### Given task
Please reproduce the listing below word for word, giving only the stretch from its first line through the line containing "genus: Chylismia", with both of those lines included.
☆ ☆ ☆ ☆ ☆ ☆ ☆
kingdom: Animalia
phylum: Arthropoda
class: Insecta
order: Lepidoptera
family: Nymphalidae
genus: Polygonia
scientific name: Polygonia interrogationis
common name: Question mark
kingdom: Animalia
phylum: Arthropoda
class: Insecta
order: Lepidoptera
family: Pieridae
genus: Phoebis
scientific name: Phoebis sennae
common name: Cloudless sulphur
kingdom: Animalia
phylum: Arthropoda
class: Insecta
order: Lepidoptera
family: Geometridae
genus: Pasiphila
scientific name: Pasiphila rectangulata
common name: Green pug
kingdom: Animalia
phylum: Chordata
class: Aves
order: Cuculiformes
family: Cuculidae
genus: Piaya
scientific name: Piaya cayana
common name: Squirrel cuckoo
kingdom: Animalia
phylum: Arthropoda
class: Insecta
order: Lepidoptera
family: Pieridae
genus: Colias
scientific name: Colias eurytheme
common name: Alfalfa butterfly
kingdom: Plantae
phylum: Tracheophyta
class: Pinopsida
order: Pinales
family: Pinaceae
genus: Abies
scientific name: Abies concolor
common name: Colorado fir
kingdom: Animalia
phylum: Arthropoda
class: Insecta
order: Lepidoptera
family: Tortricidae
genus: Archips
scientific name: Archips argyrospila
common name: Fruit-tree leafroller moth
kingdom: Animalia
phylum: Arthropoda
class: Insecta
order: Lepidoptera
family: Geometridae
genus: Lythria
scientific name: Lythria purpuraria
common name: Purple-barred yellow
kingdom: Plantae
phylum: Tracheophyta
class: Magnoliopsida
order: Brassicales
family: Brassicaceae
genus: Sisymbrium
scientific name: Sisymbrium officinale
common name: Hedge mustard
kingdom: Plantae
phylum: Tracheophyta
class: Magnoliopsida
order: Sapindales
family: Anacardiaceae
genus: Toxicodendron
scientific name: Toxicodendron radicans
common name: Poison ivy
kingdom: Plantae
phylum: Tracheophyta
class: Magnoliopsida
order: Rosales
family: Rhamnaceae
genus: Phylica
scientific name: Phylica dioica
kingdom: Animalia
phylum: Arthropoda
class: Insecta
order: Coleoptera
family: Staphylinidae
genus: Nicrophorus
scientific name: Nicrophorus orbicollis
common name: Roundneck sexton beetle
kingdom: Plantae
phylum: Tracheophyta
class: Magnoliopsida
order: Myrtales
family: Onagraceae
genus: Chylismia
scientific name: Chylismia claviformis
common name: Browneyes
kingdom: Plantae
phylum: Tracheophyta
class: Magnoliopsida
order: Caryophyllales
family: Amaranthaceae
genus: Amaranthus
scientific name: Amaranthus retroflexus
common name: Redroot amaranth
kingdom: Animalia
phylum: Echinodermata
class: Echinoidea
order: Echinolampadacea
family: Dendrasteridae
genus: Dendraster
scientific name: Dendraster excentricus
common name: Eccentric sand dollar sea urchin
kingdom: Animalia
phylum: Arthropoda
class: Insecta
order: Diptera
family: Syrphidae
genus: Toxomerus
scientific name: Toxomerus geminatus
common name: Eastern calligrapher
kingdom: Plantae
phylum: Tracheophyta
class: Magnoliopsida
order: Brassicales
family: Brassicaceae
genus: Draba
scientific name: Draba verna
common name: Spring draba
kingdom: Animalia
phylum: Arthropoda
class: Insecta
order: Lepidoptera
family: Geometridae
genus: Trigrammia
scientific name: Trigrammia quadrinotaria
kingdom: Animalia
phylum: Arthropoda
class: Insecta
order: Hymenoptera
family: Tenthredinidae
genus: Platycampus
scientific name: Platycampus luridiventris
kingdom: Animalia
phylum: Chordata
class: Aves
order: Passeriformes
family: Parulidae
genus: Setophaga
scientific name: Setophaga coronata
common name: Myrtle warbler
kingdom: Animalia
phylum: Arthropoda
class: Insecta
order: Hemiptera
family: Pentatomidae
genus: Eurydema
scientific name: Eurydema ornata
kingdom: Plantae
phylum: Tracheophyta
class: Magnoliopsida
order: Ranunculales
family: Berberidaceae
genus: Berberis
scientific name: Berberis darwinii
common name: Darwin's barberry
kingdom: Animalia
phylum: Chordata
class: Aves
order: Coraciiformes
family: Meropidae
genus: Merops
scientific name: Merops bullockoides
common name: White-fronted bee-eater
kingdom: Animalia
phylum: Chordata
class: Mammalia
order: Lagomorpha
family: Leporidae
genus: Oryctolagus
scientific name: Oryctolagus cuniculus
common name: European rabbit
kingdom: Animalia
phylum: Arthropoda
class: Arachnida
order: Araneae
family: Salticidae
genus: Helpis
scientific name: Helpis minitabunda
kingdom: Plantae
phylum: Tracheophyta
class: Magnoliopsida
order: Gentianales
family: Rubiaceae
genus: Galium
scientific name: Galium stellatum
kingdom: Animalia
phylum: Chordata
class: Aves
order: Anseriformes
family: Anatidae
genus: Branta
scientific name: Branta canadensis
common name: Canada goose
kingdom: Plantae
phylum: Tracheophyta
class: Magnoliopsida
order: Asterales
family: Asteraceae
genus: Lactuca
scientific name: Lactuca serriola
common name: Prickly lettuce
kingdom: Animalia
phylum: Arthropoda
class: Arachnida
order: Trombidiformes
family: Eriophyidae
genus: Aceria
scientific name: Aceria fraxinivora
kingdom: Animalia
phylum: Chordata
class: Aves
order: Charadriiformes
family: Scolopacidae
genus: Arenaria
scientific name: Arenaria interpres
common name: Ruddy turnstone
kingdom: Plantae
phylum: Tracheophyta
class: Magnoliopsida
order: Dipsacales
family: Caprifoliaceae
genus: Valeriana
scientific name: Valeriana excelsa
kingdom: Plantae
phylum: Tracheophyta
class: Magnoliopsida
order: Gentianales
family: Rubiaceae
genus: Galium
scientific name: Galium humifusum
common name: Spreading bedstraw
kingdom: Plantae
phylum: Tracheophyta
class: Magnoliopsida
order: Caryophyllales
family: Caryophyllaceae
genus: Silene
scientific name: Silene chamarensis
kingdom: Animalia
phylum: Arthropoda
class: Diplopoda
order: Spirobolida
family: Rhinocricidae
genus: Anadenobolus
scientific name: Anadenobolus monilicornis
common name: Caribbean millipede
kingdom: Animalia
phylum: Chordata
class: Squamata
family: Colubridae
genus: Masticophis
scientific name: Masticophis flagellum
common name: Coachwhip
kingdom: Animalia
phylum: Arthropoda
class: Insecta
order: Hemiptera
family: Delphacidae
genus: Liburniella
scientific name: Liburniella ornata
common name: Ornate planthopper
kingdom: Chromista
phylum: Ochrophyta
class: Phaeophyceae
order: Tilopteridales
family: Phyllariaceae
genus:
☆ ☆ ☆ ☆ ☆ ☆ ☆
### Task answer
kingdom: Animalia
phylum: Arthropoda
class: Insecta
order: Lepidoptera
family: Nymphalidae
genus: Polygonia
scientific name: Polygonia interrogationis
common name: Question mark
kingdom: Animalia
phylum: Arthropoda
class: Insecta
order: Lepidoptera
family: Pieridae
genus: Phoebis
scientific name: Phoebis sennae
common name: Cloudless sulphur
kingdom: Animalia
phylum: Arthropoda
class: Insecta
order: Lepidoptera
family: Geometridae
genus: Pasiphila
scientific name: Pasiphila rectangulata
common name: Green pug
kingdom: Animalia
phylum: Chordata
class: Aves
order: Cuculiformes
family: Cuculidae
genus: Piaya
scientific name: Piaya cayana
common name: Squirrel cuckoo
kingdom: Animalia
phylum: Arthropoda
class: Insecta
order: Lepidoptera
family: Pieridae
genus: Colias
scientific name: Colias eurytheme
common name: Alfalfa butterfly
kingdom: Plantae
phylum: Tracheophyta
class: Pinopsida
order: Pinales
family: Pinaceae
genus: Abies
scientific name: Abies concolor
common name: Colorado fir
kingdom: Animalia
phylum: Arthropoda
class: Insecta
order: Lepidoptera
family: Tortricidae
genus: Archips
scientific name: Archips argyrospila
common name: Fruit-tree leafroller moth
kingdom: Animalia
phylum: Arthropoda
class: Insecta
order: Lepidoptera
family: Geometridae
genus: Lythria
scientific name: Lythria purpuraria
common name: Purple-barred yellow
kingdom: Plantae
phylum: Tracheophyta
class: Magnoliopsida
order: Brassicales
family: Brassicaceae
genus: Sisymbrium
scientific name: Sisymbrium officinale
common name: Hedge mustard
kingdom: Plantae
phylum: Tracheophyta
class: Magnoliopsida
order: Sapindales
family: Anacardiaceae
genus: Toxicodendron
scientific name: Toxicodendron radicans
common name: Poison ivy
kingdom: Plantae
phylum: Tracheophyta
class: Magnoliopsida
order: Rosales
family: Rhamnaceae
genus: Phylica
scientific name: Phylica dioica
kingdom: Animalia
phylum: Arthropoda
class: Insecta
order: Coleoptera
family: Staphylinidae
genus: Nicrophorus
scientific name: Nicrophorus orbicollis
common name: Roundneck sexton beetle
kingdom: Plantae
phylum: Tracheophyta
class: Magnoliopsida
order: Myrtales
family: Onagraceae
genus: Chylismia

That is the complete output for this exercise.